I've been searching long time but can't see any implementation about music feature extraction techniques (like spectral centroid, spectral bandwidth etc.) integrated with Apache Spark. I am working with these feature extraction techniques and the process takes a lot of time for music. I want to parallelize and accelerate this process by using Spark. I did some works but couldn't get any speed up. I want to get arithmetic mean and standard deviation of spectral centroid method. This is what I've done so far.
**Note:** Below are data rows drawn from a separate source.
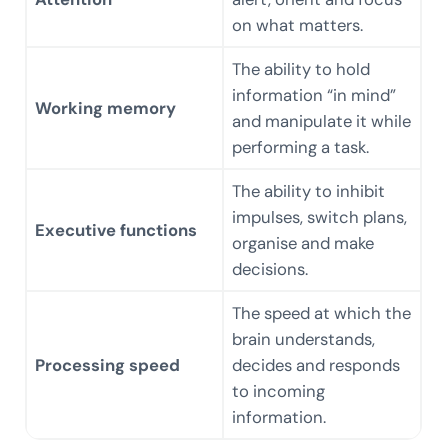
on what matters.
The ability to hold
information “in mind”
Working memory
and manipulate it while
performing a task.
The ability to inhibit
impulses, switch plans,
Executive functions
organise and make
decisions.
The speed at which the
brain understands,
Processing speed
decides and responds
to incoming
information.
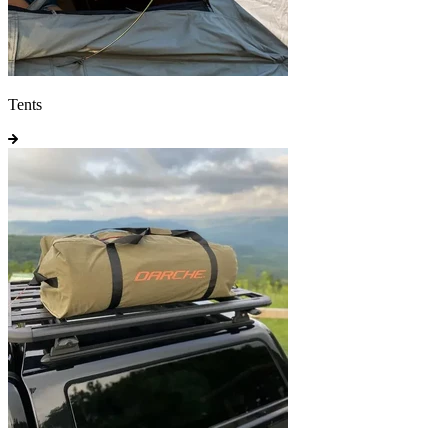
Tents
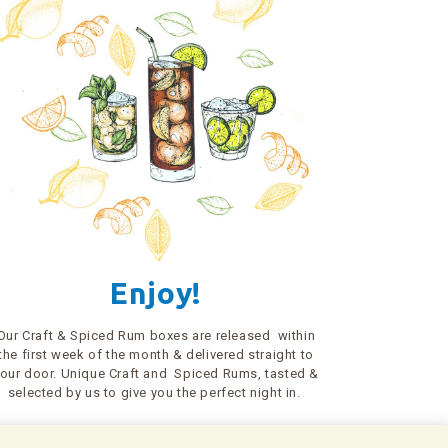
Enjoy!
Our Craft & Spiced Rum boxes are released within
the first week of the month & delivered straight to
our door. Unique Craft and Spiced Rums, tasted &
selected by us to give you the perfect night in.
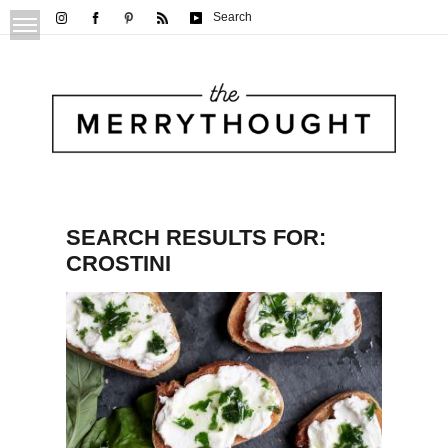
Search
SEARCH RESULTS FOR:
CROSTINI
Whipped Feta & Basil Olive Oil Crostini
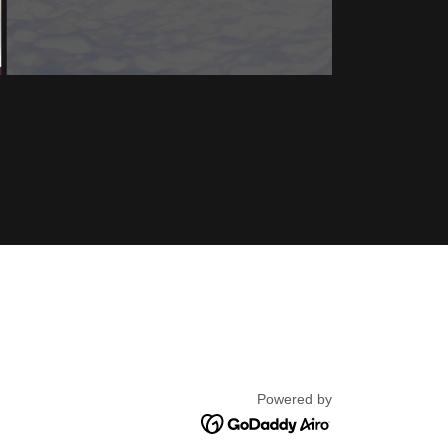
Powered by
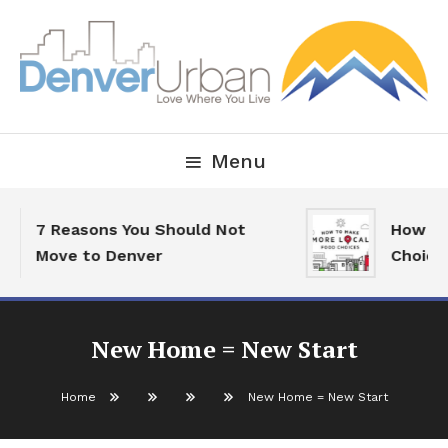
Skip
To
Content
Downtown Happenings, Restaurants and Real Estate
Denver Urban Living
Menu
7 Reasons You Should Not
How To 
Move to Denver
Choices
New Home = New Start
Home
New Home = New Start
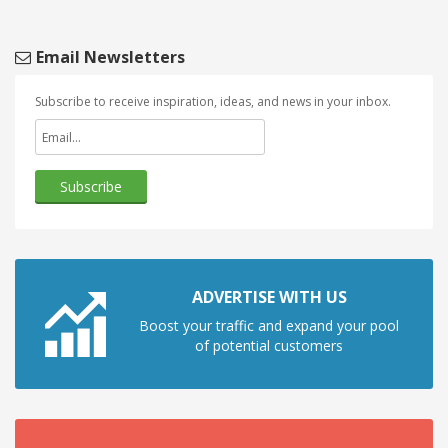
Email Newsletters
Subscribe to receive inspiration, ideas, and news in your inbox.
ADVERTISE WITH US
Boost your traffic and expand your pool
of potential customers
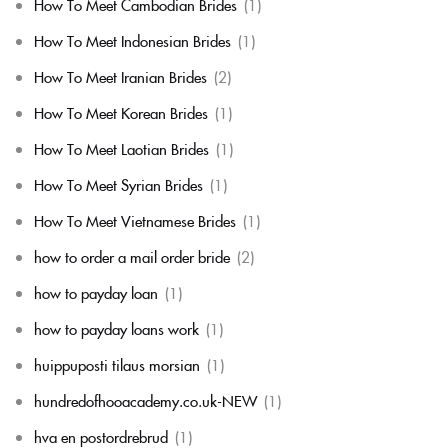
How To Meet Cambodian Brides
(1)
How To Meet Indonesian Brides
(1)
How To Meet Iranian Brides
(2)
How To Meet Korean Brides
(1)
How To Meet Laotian Brides
(1)
How To Meet Syrian Brides
(1)
How To Meet Vietnamese Brides
(1)
how to order a mail order bride
(2)
how to payday loan
(1)
how to payday loans work
(1)
huippuposti tilaus morsian
(1)
hundredofhooacademy.co.uk-NEW
(1)
hva en postordrebrud
(1)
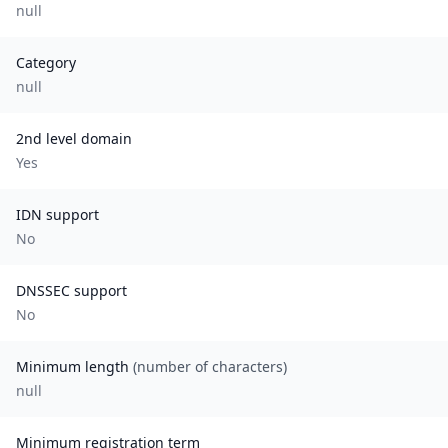
null
Category
null
2nd level domain
Yes
IDN support
No
DNSSEC support
No
Minimum length
(number of characters)
null
Minimum registration term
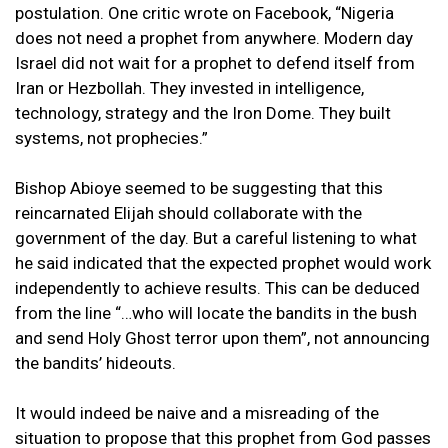
postulation. One critic wrote on Facebook, “Nigeria
does not need a prophet from anywhere. Modern day
Israel did not wait for a prophet to defend itself from
Iran or Hezbollah. They invested in intelligence,
technology, strategy and the Iron Dome. They built
systems, not prophecies.”
Bishop Abioye seemed to be suggesting that this
reincarnated Elijah should collaborate with the
government of the day. But a careful listening to what
he said indicated that the expected prophet would work
independently to achieve results. This can be deduced
from the line “…who will locate the bandits in the bush
and send Holy Ghost terror upon them”, not announcing
the bandits’ hideouts.
It would indeed be naive and a misreading of the
situation to propose that this prophet from God passes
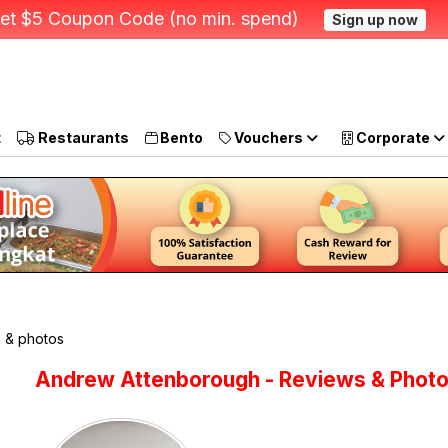
et $5 Coupon Code (no min. spend)
Sign up now
t
Restaurants
Bento
Vouchers
Corporate
 & photos
Andrew Attenborough - Reviews & Phot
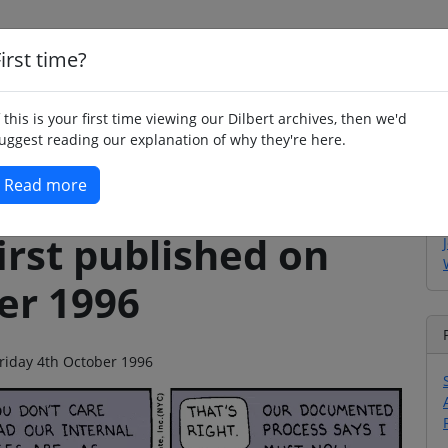
irst time?
Home
Whimsy
Poetry
Humour
Jok
f this is your first time viewing our Dilbert archives, then we'd
uggest reading our explanation of why they're here.
Read more
irst published on
er 1996
 Friday 4th October 1996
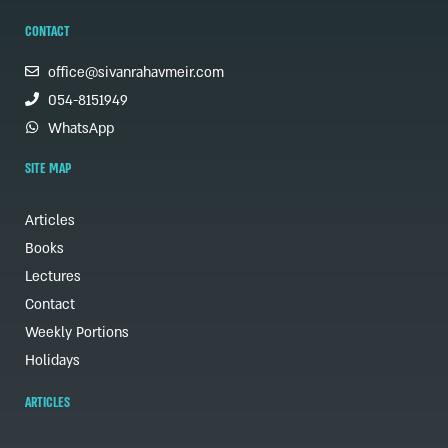
CONTACT
office@sivanrahavmeir.com
054-8151949
WhatsApp
SITE MAP
Articles
Books
Lectures
Contact
Weekly Portions
Holidays
ARTICLES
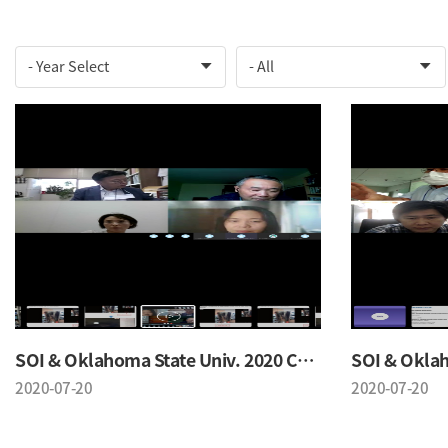
SOI & Oklahoma State Univ. 2020 Conference
2020-07-20
2020-07-20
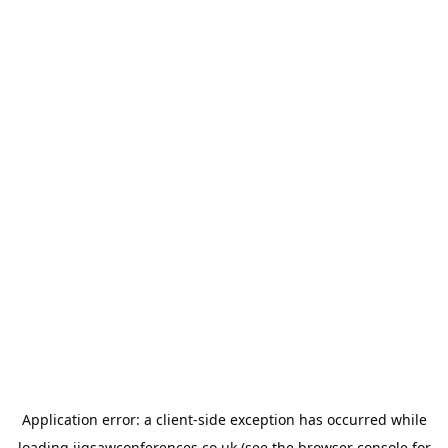
Application error: a
client
-side exception has occurred while
loading
jigsawconferences.co.uk
(see the
browser console
for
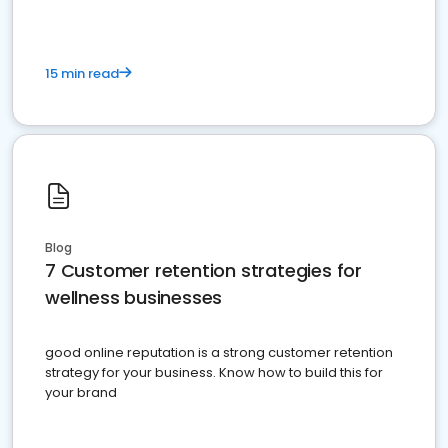
15 min read
Blog
7 Customer retention strategies for
wellness businesses
good online reputation is a strong customer retention
strategy for your business. Know how to build this for
your brand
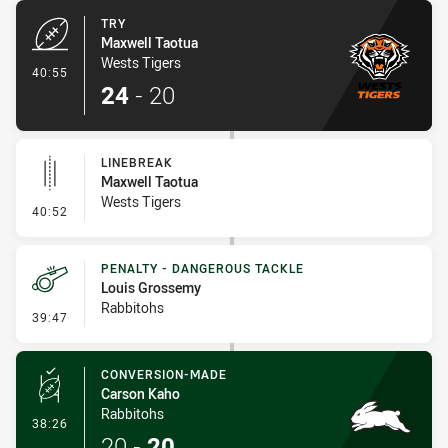
TRY
Maxwell Taotua
Wests Tigers
- Try
40:55
24
-
20
LINEBREAK
Maxwell Taotua
Wests Tigers
- Linebreak
40:52
PENALTY - DANGEROUS TACKLE
Louis Grossemy
Rabbitohs
- Penalty - Dangerous Tackle
39:47
CONVERSION-MADE
Carson Kaho
Rabbitohs
- Conversion-Made
38:26
20
-
20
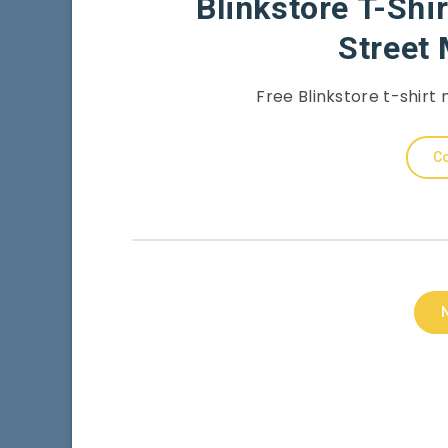
Blinkstore T-Shi
Street
Free Blinkstore t-shirt
Co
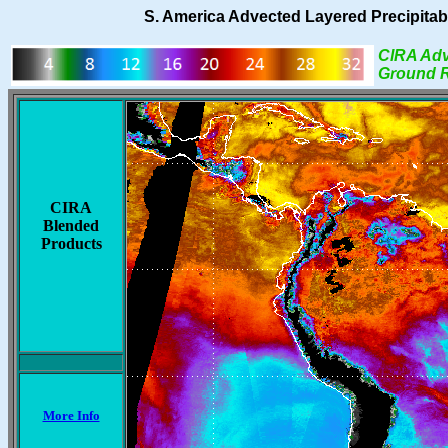
S. America Advected Layered Precipitabl
CIRA Adv
Ground R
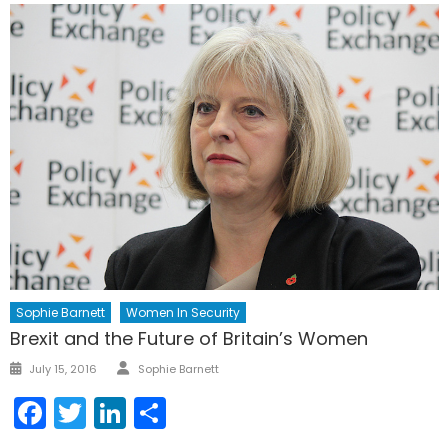
Sophie Barnett
Women In Security
Brexit and the Future of Britain’s Women
Author
Posted
July 15, 2016
Sophie Barnett
on
Facebook
Twitter
LinkedIn
Share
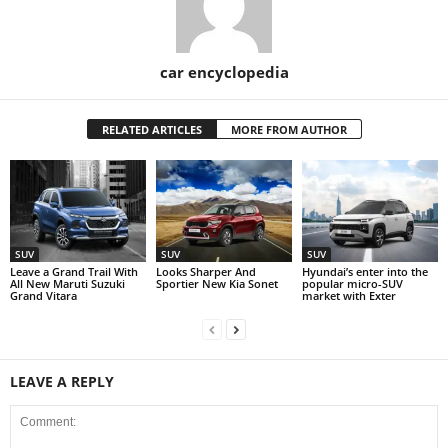
car encyclopedia
RELATED ARTICLES
MORE FROM AUTHOR
SUV
SUV
SUV
Leave a Grand Trail With
Looks Sharper And
Hyundai’s enter into the
All New Maruti Suzuki
Sportier New Kia Sonet
popular micro-SUV
Grand Vitara
market with Exter
LEAVE A REPLY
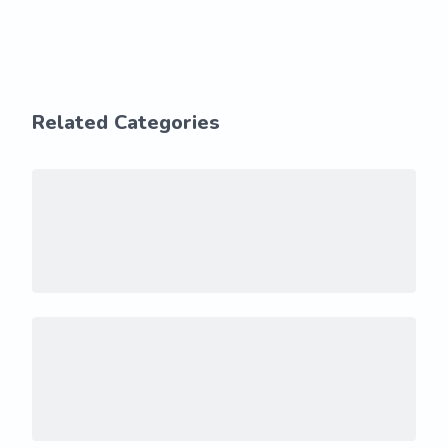
Related Categories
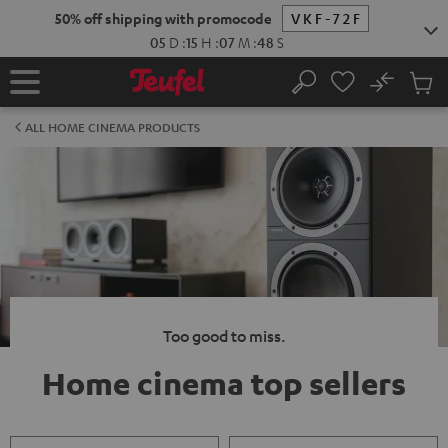
KIP TO
50% off shipping with promocode
VKF-72F
ONTENT
05
D
:
15
H
:
07
M
:
47
S
No
Sub
Home
Search
Cart
items
ALL HOME CINEMA PRODUCTS
Too good to miss.
Home cinema top sellers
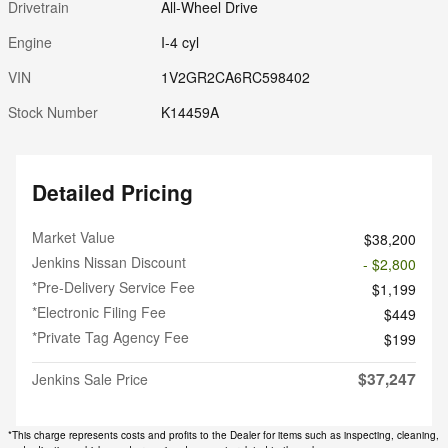
Drivetrain
All-Wheel Drive
Engine
I-4 cyl
VIN
1V2GR2CA6RC598402
Stock Number
K14459A
Detailed Pricing
Market Value
$38,200
Jenkins Nissan Discount
- $2,800
*Pre-Delivery Service Fee
$1,199
*Electronic Filing Fee
$449
*Private Tag Agency Fee
$199
$37,247
Jenkins Sale Price
*This charge represents costs and profits to the Dealer for items such as inspecting, cleaning,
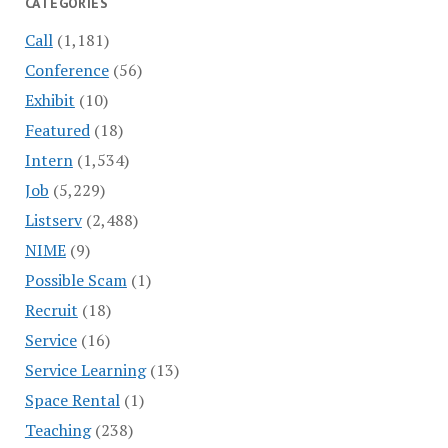
CATEGORIES
Call
(1,181)
Conference
(56)
Exhibit
(10)
Featured
(18)
Intern
(1,534)
Job
(5,229)
Listserv
(2,488)
NIME
(9)
Possible Scam
(1)
Recruit
(18)
Service
(16)
Service Learning
(13)
Space Rental
(1)
Teaching
(238)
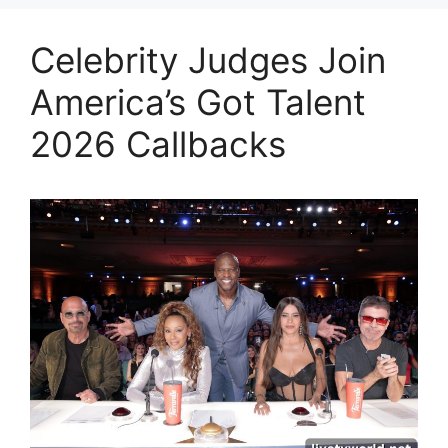
Celebrity Judges Join
America’s Got Talent
2026 Callbacks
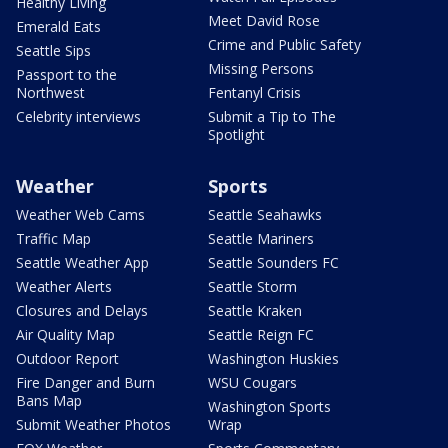
Healthy Living
Meet David Rose
Emerald Eats
Crime and Public Safety
Seattle Sips
Missing Persons
Passport to the
Northwest
Fentanyl Crisis
Celebrity interviews
Submit a Tip to The
Spotlight
Weather
Sports
Weather Web Cams
Seattle Seahawks
Traffic Map
Seattle Mariners
Seattle Weather App
Seattle Sounders FC
Weather Alerts
Seattle Storm
Closures and Delays
Seattle Kraken
Air Quality Map
Seattle Reign FC
Outdoor Report
Washington Huskies
Fire Danger and Burn
WSU Cougars
Bans Map
Washington Sports
Submit Weather Photos
Wrap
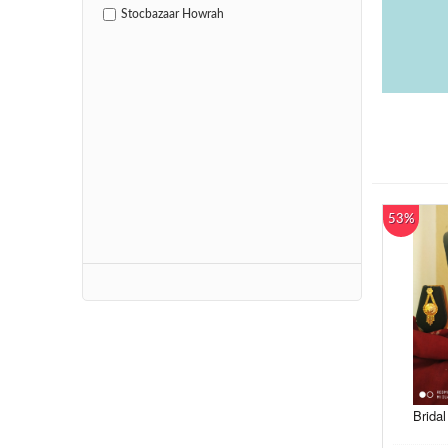
Stocbazaar Howrah
53%
Bridal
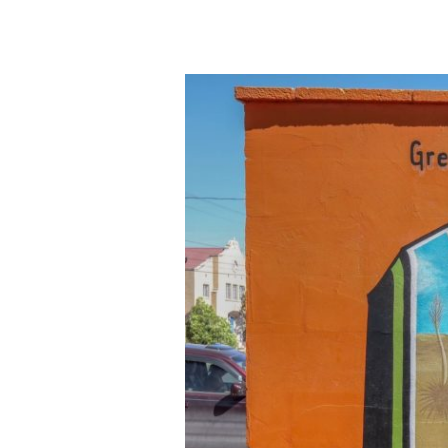
Marfa,
TX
from pyspark import SparkContext
import librosa
import numpy as np
import time
parts=4
print("Parts: ", parts)
sc = SparkContext('local['+str(parts)+']', 'pyspark tutorial')
def spectral(iterator):
l=list(iterator)
cent=librosa.feature.spectral_centroid(np.array(l), hop_length=256)
ort=np.average(cent)
std=np.std(cent)
return (ort, std)
y, sr=librosa.load("classical.00080.au") #This loads the song.
start1=time.time()
normal=librosa.feature.spectral_centroid(np.array(y), hop_length=256) #This is normal technique without spark
end1=time.time()
print("\nOrt: \t", np.average(normal))
print("Std: \t", np.std(normal))
print("Time elapsed: %.5f" % (end1-start1))
#This is where my spark implementation appears.
rdd = sc.parallelize(y)
start2=time.time()
result=rdd.mapPartitions(spectral).collect()
end2=time.time()
result=np.array(result)
total_avg, total_std = 0, 0
for i in range(0, parts*2, 2):
total_avg += result[i]
total_std += result[i+1]
spark_avg = total_avg/parts
spark_std = total_std/parts
print("\nOrt:", spark_avg)
print("Std:", spark_std)
print("Time elapsed: %.5f" % (end2-start2))
The output of the program is below.
Ort: 971.8843380584146
Std: 306.75410601230413
Time elapsed: 0.17665
Ort: 971.3152955225721
Std: 207.6510740703993
Time elapsed: 4.58174
So, even though I parallelized the array y (the array of music signal), I can't speed up the process. It takes longer time. I couldn't understand why. I am newbie with Spark concept. I thought to use GPU for this process but couldn't implement that either. Can anyone help me to understand what I am doing wrong?